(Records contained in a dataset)
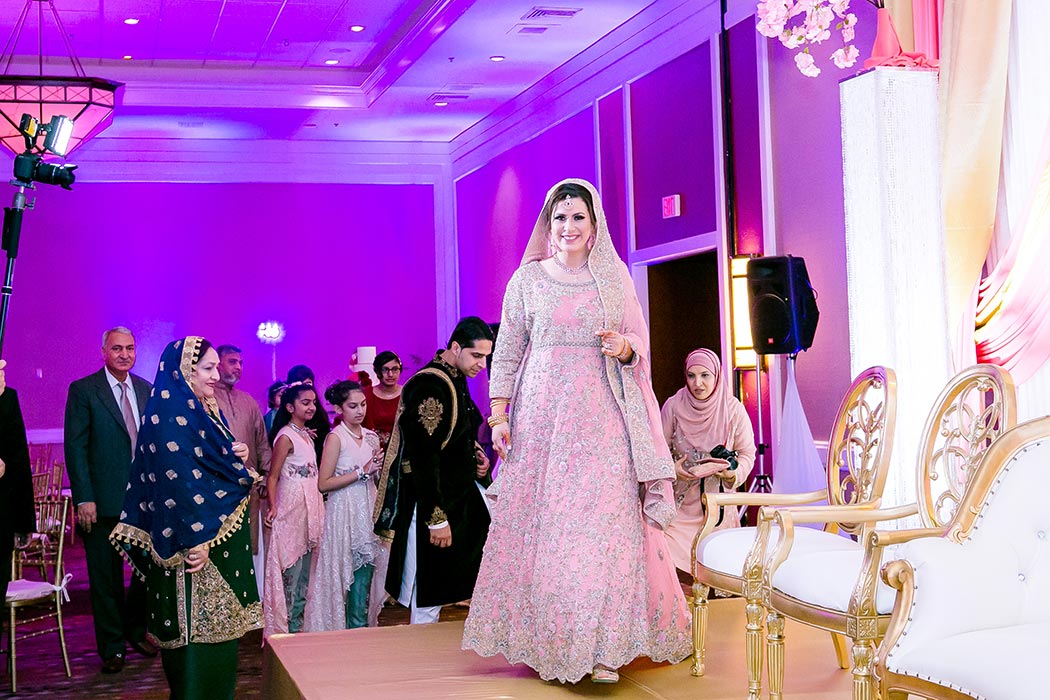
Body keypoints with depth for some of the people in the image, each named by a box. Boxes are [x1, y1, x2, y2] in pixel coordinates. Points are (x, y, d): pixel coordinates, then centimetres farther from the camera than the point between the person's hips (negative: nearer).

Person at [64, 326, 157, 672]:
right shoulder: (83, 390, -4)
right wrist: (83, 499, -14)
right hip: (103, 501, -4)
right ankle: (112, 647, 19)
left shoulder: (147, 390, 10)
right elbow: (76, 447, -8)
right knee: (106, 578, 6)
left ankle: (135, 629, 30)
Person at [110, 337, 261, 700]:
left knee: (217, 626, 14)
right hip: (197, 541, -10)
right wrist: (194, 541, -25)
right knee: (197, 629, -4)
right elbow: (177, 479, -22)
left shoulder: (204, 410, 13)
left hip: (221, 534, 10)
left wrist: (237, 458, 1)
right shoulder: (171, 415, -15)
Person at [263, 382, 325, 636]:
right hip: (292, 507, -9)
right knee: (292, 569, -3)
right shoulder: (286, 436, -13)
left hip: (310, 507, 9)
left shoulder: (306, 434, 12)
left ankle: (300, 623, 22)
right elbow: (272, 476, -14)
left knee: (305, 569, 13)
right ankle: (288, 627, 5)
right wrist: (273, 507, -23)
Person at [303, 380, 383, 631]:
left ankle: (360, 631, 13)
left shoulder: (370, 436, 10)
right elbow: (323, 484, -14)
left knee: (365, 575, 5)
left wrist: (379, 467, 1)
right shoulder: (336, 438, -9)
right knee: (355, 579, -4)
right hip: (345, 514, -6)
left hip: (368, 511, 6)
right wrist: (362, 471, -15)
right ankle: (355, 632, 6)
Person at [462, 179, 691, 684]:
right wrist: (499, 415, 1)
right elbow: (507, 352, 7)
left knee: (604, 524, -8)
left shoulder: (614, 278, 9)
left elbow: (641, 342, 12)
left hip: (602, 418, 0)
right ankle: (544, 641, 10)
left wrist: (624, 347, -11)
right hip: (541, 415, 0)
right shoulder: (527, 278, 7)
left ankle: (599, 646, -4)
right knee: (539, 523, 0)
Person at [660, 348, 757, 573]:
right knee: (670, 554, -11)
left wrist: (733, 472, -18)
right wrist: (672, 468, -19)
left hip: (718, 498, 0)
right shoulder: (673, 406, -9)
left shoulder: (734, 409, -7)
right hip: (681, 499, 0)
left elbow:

→ **Activity**:
Arrange the lines of the data above as a numbered list, skipping blank lines and leaving the pictures out.

→ **Response**:
1. Body keypoints with depth for some of the people in the image, each named by a box. Boxes are [x1, y1, x2, y2] in pixel coordinates. Points are (x, y, d): pixel coordinates, then centimetres farther from the camera than the point between the person's hips (negative: nearer).
2. Person at [64, 326, 157, 672]:
3. right shoulder: (83, 390, -4)
4. right wrist: (83, 499, -14)
5. right hip: (103, 501, -4)
6. right ankle: (112, 647, 19)
7. left shoulder: (147, 390, 10)
8. right elbow: (76, 447, -8)
9. right knee: (106, 578, 6)
10. left ankle: (135, 629, 30)
11. Person at [110, 337, 261, 700]:
12. left knee: (217, 626, 14)
13. right hip: (197, 541, -10)
14. right wrist: (194, 541, -25)
15. right knee: (197, 629, -4)
16. right elbow: (177, 479, -22)
17. left shoulder: (204, 410, 13)
18. left hip: (221, 534, 10)
19. left wrist: (237, 458, 1)
20. right shoulder: (171, 415, -15)
21. Person at [263, 382, 325, 636]:
22. right hip: (292, 507, -9)
23. right knee: (292, 569, -3)
24. right shoulder: (286, 436, -13)
25. left hip: (310, 507, 9)
26. left shoulder: (306, 434, 12)
27. left ankle: (300, 623, 22)
28. right elbow: (272, 476, -14)
29. left knee: (305, 569, 13)
30. right ankle: (288, 627, 5)
31. right wrist: (273, 507, -23)
32. Person at [303, 380, 383, 631]:
33. left ankle: (360, 631, 13)
34. left shoulder: (370, 436, 10)
35. right elbow: (323, 484, -14)
36. left knee: (365, 575, 5)
37. left wrist: (379, 467, 1)
38. right shoulder: (336, 438, -9)
39. right knee: (355, 579, -4)
40. right hip: (345, 514, -6)
41. left hip: (368, 511, 6)
42. right wrist: (362, 471, -15)
43. right ankle: (355, 632, 6)
44. Person at [462, 179, 691, 684]:
45. right wrist: (499, 415, 1)
46. right elbow: (507, 352, 7)
47. left knee: (604, 524, -8)
48. left shoulder: (614, 278, 9)
49. left elbow: (641, 342, 12)
50. left hip: (602, 418, 0)
51. right ankle: (544, 641, 10)
52. left wrist: (624, 347, -11)
53. right hip: (541, 415, 0)
54. right shoulder: (527, 278, 7)
55. left ankle: (599, 646, -4)
56. right knee: (539, 523, 0)
57. Person at [660, 348, 757, 573]:
58. right knee: (670, 554, -11)
59. left wrist: (733, 472, -18)
60. right wrist: (672, 468, -19)
61. left hip: (718, 498, 0)
62. right shoulder: (673, 406, -9)
63. left shoulder: (734, 409, -7)
64. right hip: (681, 499, 0)
65. left elbow:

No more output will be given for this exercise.